BG: It’s almost always paper and pencil, paper and pen. Often people have the wrong impression – it’s not just sitting there and free associating. Usually you’re reading other people’s papers, seeing what they’ve done, making sure you can derive all of their equations, then seeing how those equations are relevant to whatever puzzle you’re trying to apply them to, so it’s very incremental. But that’s pretty close to it.

AGL: In Columbia Magazine in Spring 2006, there was a big article about you, and you said “I really view physics as the celebrity that people have newly discovered.” Can you explain what you meant by that.
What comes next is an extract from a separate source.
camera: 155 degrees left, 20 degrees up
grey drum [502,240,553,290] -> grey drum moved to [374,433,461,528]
BG: I’m sure that was in response to a question that in some way shape or form indicated the possible interpretation of me as a celebrity, which I always recoil at because I work on this stuff, I’m involved in it, but ultimately in the public setting, I’m the messenger for what it is the community that I’m involved with has discovered, and the excitement and the focus is because of those ideas and because of the physics. And in that sense it’s the physics is the celebrity. It’s the exciting new thing that people discover as opposed to the messenger.
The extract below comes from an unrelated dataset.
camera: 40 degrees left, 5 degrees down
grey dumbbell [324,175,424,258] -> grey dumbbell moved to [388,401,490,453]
AGL: On the panel, it was said “there is no other science, there’s only physics.”

BG: Yeah, that was Steven Weinberg.

AGL: So you agree with that?

BG: It can sound off-putting to other scientists and that’s not what he really meant by that. What he meant when you get down to it, it’s the laws of physics that are governing everything. Now the chemist does chemistry using the effective rules that are most relevant for the problems being studied, he was simply saying that if you follow those rules to their origin, you find the laws of physics.
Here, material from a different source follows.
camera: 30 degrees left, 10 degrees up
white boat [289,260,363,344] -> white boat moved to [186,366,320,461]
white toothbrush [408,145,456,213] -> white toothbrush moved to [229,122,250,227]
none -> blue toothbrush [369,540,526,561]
AGL: Is there anything you want the physics community to know about this conference, what your views are on origins, or what’s next for you?

BG: That’s a really big question and I think the most overarching answer is that when we started out there’s been a lot of progress in each of these origin-like questions but there’s a tremendous amount still to be done. There is sometimes unfortunately a sense of, we’re reaching the end of fundamental discovery, that we more or less sorted everything out, which is not only unfortunate and silly, but it’s kind of dangerous.

AGL: The danger is to think that?

BG: Well it’s dangerous to suggest that that’s the attitude amongst scientists, which it’s not. The attitude of scientists is the fact that the answer to this question opens up a whole new domain of questions that you didn’t even have the capacity to ask until you went this step further. So young kids need to really be aware of the tremendous opportunities in fundamental science, not to feel “eh, its basically a done-deal, I’ll go on to something else.”

AGL: Is there a common misconception in physics that the public has that really irks you?

BG: Not any single one. I am asked a huge range of questions through email and letters and when I give lectures, and I’m actually impressed by and large that people do have a reasonably good grasp, at least the ones that are willing to ask questions. Every so often there are ones that sort of reflect a misconception, but that doesn’t irritate me, it strikes me as wonderful that the person was willing to try. And (I) try to help them get to the next level.

AGL: A common thought right now is that the 20th Century was the “Age of Physics” and the 21st Century will be the “Age of Biology”. I was wondering if you could comment on that.

BG: I think there’s some truth to that, in that biology is getting to a higher level of maturity than it was in the 20th century, just as physics got to a higher level of maturity in the early part and middle part of the 20th century, and I think that’s a stupendous moment for science, when it gets to that next level of rigor, that next level of quantitative analysis, not just qualitative analysis. Having said that, when you get to that level of maturity, physics got there first, to me it just opens up a new class of questions that are very, very far reaching and perhaps more difficult, so it’s not that the opportunities are less in physics than in biology, it’s just that the challenges are greater which means the payoff is greater. So it’s really just a matter of personal taste, of which kinds of questions one likes to address, and whether one wants to be part of many, many incremental steps or possibly take a big giant step.